Revista médica de Chile
versión impresa ISSN 0034-9887
CANO SCH, Francisco et al. Dialysis dose, nutrition and growth among pediatric patients on peritoneal dialysis. Rev. méd. Chile [online]. 2005, vol.133, n.12, pp. 1455-1464. ISSN 0034-9887. doi: 10.4067/S0034-98872005001200007.
Background: Stunting is common among pediatric patients on peritoneal dialysis. Aim: To stablish the best profile for urea kinetic variables associated to growth in children on chronic peritoneal dialysis (PD). Patients and Methods: Twenty patients, aged 1 month to 14 years, 13 males, were followed for 6-12 months, with monthly measurements of weight/age and height/age Z score; plasma creatinine, BUN, protein and albumin and urine and dialysate urea nitrogen, creatinine, protein and albumin.

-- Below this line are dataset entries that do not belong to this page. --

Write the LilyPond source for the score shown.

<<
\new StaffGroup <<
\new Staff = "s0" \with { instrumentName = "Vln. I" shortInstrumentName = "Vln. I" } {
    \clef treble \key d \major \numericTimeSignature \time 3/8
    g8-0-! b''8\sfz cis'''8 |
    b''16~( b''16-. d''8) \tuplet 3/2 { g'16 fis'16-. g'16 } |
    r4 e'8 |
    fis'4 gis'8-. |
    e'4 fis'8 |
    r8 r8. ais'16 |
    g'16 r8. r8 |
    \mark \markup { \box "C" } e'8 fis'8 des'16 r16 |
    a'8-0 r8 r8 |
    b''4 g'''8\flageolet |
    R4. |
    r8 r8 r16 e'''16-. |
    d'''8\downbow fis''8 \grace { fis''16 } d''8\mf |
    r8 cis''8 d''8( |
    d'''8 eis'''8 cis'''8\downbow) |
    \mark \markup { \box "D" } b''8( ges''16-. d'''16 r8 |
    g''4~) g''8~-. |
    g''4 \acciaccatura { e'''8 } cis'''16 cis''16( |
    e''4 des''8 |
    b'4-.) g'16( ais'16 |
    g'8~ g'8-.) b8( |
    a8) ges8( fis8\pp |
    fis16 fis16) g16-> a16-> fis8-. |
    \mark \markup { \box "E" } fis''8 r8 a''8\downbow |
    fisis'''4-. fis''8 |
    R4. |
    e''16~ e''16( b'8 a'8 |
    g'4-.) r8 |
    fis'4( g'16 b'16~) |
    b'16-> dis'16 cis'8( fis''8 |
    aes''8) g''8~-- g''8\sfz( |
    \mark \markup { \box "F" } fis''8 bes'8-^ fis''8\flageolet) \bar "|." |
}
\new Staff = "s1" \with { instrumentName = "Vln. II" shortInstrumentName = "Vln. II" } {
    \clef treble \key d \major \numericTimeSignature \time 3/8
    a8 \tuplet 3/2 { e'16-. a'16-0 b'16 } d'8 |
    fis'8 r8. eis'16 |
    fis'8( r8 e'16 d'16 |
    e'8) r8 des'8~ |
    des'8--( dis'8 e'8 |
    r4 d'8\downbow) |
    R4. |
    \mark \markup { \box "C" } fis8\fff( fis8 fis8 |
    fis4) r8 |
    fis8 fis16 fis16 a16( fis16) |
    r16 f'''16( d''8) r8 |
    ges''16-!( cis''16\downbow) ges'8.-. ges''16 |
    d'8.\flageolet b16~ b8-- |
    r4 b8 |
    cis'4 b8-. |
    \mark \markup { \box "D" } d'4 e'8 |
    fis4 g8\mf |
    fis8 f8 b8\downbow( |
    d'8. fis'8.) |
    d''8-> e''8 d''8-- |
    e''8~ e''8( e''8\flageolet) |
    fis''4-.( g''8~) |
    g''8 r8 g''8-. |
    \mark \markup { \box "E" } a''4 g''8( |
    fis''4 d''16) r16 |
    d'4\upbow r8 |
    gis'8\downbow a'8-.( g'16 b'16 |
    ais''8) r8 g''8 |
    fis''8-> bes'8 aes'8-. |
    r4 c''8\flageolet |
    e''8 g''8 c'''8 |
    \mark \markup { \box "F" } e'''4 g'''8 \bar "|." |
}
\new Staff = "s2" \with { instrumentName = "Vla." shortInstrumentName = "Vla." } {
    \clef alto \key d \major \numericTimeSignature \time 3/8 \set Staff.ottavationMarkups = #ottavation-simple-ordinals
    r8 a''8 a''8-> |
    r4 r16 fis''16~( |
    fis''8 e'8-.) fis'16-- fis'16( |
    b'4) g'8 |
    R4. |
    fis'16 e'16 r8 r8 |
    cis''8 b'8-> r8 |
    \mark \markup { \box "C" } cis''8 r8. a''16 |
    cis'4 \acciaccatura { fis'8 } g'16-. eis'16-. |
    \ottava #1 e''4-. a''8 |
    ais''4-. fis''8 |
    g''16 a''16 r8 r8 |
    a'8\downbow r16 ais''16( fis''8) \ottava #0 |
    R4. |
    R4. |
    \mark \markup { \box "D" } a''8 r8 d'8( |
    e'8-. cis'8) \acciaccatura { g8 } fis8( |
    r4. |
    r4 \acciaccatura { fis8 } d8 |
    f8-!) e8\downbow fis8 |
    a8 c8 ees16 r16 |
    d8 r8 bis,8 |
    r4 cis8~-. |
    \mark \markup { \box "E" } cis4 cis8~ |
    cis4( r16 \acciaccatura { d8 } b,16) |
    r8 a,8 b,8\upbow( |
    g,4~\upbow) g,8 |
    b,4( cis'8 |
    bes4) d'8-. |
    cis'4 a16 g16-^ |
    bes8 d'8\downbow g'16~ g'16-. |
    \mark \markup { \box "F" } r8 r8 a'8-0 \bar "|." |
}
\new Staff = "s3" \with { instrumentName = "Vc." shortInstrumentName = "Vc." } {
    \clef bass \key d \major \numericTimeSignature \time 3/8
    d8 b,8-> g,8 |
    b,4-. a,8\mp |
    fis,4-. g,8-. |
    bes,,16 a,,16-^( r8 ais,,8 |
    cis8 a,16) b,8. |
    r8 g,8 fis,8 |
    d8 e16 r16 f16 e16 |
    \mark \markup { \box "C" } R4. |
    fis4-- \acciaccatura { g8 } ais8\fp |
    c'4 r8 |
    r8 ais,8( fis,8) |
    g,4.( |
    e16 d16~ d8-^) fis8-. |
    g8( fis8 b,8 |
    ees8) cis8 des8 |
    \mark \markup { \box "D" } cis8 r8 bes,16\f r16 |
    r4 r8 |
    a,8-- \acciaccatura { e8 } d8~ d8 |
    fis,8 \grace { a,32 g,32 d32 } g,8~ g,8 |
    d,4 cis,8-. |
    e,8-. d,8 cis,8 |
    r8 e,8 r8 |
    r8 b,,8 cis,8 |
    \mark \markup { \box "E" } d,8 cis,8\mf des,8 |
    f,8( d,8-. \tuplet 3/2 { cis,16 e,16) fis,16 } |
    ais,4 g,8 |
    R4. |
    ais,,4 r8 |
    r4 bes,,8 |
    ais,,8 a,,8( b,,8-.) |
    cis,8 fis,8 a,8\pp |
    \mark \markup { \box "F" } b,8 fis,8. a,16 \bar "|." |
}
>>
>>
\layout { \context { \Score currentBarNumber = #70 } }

Minimum total Kt/V was 2.1. Dialysis dose (Kt/V), Protein Equivalent of Urea Nitrogen Appearence (PNA), Protein Catabolic Rate (PCR) and Nitrogen Balance (NB) were calculated. To identify the variable(s) associated to growth, the Tree Classification Model (CART) Enterprise Miner 8.1 was applied. Results: Mean total/residual Kt/V: 3.4±1.3/1.69±1.27; Daily Protein Intake (DPI) was 3.25±1.27 g/kg/day. nPNA, PCR and NB were 1.37±0.44, 0.84±0.33 and 1.86±1.25 g/kg/day, respectively. Mean heigth/age Z score was -2.3±1.19. Eleven patients showed a positive height/age delta Z (mean 0.55±0.38) and nine showed a negative growth (mean -0.50±0.42). The main variable explaining the positive growth was a Nitrogen Balance between 0.54 and 2.37 g/kg/day, mean 1.55±0.21 (p <0.001). The second associated variable to growth was a residual Kt/V between 0.43 and 4.6 (2.02±0.49) (p <0.05). Kt/V and nPNA showed a significant correlation, but no correlation could be found between Kt/V and NB. Conclusions: Nitrogen Balance was the main variable associated to growth in pediatric PD, with values between 0.53 to 2.38 g/kg/day. The second variable was a residual Kt/V between 0.43 and 4.6. Therapy should be reassessed with NB values less than 0.54 or above 2.37 g/kg/day (Rev Méd Chile 2005; 133: 1455-65)
Palabras clave : Growth and development; Kidney failure; chronic; Pediatrics; Dialysis.